'Robert the Bruce' Review
Actor Angus Macfadyen has done something rare in movie history. 25-years ago, Macfadyen played historical Scottish figure Robert the Bruce in Mel Gibson’s 1995 epic “Braveheart”. Now — a quarter-century later — Macfadyen has reprised that same role in a new film he also produced and co-wrote.
So in a sense, “Robert the Bruce” (available on VOD) is a semi-sequel to “Braveheart”. It resumes the story of Scotland’s quest for independence — and the leaders and commoners who fought to make it happen.
A few years after Gibson’s William Wallace was executed by the English (he only gets a brief, early mention here), Robert continues the cause. But a series of defeats in battle have taken the spirit out of the aging king. He tells his men he’s done fighting and sends them home. But there’s a price on Robert’s head, so quietly retiring is easier said than done. The injured, weary king is discovered, near death, by a family living in the wilderness. They nurture Robert back to health, but put themselves in danger in the process.

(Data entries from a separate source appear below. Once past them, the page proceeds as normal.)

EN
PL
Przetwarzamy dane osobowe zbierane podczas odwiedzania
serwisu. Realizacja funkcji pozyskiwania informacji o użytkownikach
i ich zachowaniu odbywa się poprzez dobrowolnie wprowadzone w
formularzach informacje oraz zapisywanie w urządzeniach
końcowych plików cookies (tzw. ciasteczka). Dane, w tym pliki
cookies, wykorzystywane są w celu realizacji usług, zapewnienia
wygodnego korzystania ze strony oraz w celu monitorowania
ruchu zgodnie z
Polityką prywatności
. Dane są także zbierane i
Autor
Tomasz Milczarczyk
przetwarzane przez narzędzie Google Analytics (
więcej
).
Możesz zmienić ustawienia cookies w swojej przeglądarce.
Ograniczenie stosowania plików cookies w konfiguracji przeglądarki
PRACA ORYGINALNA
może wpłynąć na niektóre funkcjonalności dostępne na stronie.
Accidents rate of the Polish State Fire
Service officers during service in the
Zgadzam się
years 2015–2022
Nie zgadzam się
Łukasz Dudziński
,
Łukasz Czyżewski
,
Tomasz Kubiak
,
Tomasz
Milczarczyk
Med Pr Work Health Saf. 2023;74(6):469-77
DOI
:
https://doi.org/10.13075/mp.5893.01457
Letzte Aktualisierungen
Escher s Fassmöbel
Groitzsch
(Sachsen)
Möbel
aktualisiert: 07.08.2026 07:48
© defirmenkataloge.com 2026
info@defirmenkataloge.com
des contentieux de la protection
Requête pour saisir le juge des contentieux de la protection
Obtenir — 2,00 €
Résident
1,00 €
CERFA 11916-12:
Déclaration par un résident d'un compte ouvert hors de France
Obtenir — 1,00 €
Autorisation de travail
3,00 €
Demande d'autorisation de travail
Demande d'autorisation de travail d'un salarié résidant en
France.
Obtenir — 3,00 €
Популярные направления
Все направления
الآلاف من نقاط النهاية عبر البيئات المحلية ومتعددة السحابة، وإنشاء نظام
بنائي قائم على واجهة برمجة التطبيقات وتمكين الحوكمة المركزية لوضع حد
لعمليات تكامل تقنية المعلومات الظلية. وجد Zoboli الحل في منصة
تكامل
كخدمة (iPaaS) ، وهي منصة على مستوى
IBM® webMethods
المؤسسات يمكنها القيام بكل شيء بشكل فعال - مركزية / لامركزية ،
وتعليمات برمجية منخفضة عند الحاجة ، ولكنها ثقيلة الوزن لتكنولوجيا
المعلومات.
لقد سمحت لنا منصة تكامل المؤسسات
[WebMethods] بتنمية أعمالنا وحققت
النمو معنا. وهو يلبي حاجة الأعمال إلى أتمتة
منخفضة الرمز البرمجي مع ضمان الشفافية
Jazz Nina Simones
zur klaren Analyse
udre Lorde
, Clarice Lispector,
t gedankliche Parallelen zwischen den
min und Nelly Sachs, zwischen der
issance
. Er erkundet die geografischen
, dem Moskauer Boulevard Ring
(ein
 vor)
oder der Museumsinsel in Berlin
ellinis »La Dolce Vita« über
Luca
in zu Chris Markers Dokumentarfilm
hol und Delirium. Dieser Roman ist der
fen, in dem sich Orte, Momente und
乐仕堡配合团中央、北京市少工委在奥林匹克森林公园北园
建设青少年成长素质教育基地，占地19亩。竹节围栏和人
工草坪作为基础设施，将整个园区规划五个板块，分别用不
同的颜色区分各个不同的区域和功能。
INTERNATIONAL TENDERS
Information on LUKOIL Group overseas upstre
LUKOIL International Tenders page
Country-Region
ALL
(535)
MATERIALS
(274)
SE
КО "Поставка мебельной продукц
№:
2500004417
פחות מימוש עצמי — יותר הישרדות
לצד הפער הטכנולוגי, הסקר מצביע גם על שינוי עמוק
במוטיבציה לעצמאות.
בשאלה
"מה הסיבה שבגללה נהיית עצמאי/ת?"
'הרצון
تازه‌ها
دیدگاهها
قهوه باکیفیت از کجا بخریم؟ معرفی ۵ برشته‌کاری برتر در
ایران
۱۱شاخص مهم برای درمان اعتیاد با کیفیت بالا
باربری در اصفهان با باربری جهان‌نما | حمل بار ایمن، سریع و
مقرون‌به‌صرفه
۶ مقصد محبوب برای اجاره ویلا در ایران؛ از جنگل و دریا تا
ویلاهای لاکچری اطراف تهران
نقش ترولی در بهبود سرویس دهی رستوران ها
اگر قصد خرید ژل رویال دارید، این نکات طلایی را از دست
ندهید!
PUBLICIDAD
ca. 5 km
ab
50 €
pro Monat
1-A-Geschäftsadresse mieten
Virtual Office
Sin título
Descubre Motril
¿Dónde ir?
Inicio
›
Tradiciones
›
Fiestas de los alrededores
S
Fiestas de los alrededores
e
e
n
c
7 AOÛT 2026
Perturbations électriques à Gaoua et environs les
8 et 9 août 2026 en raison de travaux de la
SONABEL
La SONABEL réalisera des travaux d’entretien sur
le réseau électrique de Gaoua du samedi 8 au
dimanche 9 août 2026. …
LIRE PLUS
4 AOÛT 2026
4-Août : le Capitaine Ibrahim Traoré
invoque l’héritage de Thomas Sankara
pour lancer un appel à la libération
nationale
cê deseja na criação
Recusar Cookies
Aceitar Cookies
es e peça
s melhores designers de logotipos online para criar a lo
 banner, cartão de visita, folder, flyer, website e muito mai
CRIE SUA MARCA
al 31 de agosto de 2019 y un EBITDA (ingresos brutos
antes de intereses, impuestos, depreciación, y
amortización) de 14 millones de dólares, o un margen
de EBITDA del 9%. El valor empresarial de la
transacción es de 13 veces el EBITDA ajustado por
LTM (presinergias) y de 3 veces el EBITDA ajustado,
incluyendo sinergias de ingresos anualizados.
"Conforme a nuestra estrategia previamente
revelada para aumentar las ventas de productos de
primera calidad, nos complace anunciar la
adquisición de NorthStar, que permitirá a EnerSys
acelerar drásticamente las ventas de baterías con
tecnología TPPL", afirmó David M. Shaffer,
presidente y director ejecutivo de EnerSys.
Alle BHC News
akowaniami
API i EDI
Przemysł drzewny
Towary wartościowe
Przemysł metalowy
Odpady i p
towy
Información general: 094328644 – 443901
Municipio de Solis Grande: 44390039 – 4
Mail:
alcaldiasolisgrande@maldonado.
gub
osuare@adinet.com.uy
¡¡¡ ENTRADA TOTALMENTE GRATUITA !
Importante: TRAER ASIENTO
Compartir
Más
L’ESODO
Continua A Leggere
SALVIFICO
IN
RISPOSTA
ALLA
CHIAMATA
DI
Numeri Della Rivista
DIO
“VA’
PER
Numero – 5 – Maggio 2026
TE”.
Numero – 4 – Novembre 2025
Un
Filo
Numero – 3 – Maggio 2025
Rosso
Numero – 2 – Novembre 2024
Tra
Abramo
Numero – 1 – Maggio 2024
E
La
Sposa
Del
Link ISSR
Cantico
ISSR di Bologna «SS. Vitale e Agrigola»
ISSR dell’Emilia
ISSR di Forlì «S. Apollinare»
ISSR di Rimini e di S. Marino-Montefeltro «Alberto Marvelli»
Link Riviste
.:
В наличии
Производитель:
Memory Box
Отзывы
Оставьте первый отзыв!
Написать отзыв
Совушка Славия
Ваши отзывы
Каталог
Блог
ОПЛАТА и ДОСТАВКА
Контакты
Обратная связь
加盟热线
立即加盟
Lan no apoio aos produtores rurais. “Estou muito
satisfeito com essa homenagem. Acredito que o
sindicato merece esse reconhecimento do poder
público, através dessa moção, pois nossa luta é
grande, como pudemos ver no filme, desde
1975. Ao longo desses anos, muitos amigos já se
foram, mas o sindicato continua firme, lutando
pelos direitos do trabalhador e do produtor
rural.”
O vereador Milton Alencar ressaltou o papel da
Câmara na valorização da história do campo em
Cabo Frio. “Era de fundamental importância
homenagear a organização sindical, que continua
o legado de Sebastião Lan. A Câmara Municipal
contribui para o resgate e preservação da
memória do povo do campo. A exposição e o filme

The snowy Scotland landscape serves as a nice backdrop for “Robert the Bruce”. This is a rich, character-driven saga that’s modeled much-like a classic sports movie: the fading coach/boxer on the verge of retirement gets sucked back in, inspired to give his all one final time. Bruce! Bruce! Bruce! Bruce!
“RTB” takes its sweet time, but it’s a medieval drama that never ventures into dull territory. The cast delivers natural, wholesome performances, led by Macfadyen, and real-life brother/sister Gabriel and Talitha Bateman (who play young cousins). Anna Hutchison, who plays the family’s strong, defiant leader, has the most complex role. Director Richard Gray frames the story from her perspective — with the ultimate reason revealed in the final scene.
Smartly, the violence isn’t disproportionately grandiose. If you’re looking for rousing speeches, bloody battles and an overall sense of spectacle, re-watch Gibson’s Oscar-winner on Prime Video. “Robert the Bruce” presents a much quieter, more personal “inside story” of loyalty and destiny amidst a desperate country’s fight for freedom.